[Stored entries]
BEGIN

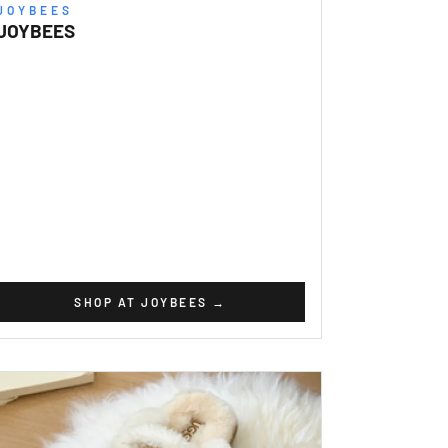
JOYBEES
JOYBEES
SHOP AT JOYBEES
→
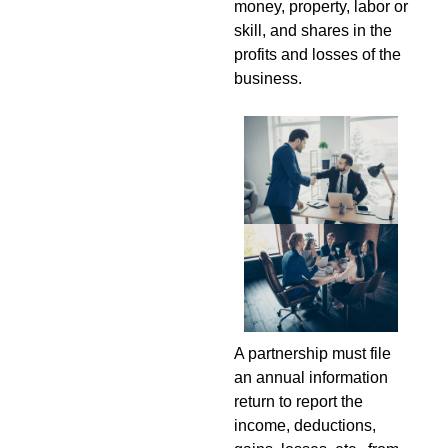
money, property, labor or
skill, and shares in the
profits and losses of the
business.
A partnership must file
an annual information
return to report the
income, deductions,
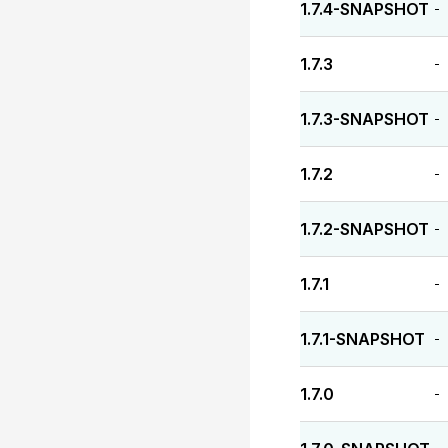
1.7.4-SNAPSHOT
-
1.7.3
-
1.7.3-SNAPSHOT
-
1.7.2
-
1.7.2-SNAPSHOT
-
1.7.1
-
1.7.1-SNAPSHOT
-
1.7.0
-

END
BEGIN

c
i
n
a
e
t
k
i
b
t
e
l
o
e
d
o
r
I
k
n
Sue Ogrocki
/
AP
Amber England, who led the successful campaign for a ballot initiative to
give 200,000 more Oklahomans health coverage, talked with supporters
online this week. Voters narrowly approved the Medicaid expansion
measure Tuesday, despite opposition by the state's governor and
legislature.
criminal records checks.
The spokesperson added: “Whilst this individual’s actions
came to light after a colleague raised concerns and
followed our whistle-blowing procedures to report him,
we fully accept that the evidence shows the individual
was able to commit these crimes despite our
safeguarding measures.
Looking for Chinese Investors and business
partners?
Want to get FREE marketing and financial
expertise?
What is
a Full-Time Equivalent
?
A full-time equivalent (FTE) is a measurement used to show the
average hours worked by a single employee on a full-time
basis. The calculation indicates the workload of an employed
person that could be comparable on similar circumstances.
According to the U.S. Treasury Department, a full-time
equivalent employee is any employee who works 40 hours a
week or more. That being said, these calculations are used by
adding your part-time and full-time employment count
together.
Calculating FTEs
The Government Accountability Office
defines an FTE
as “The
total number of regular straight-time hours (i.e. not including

END

• _Exercise objective_: From the data, pick out every line that includes "more".

• _Your solution_:
give 200,000 more Oklahomans health coverage, talked with supporters
week or more. That being said, these calculations are used by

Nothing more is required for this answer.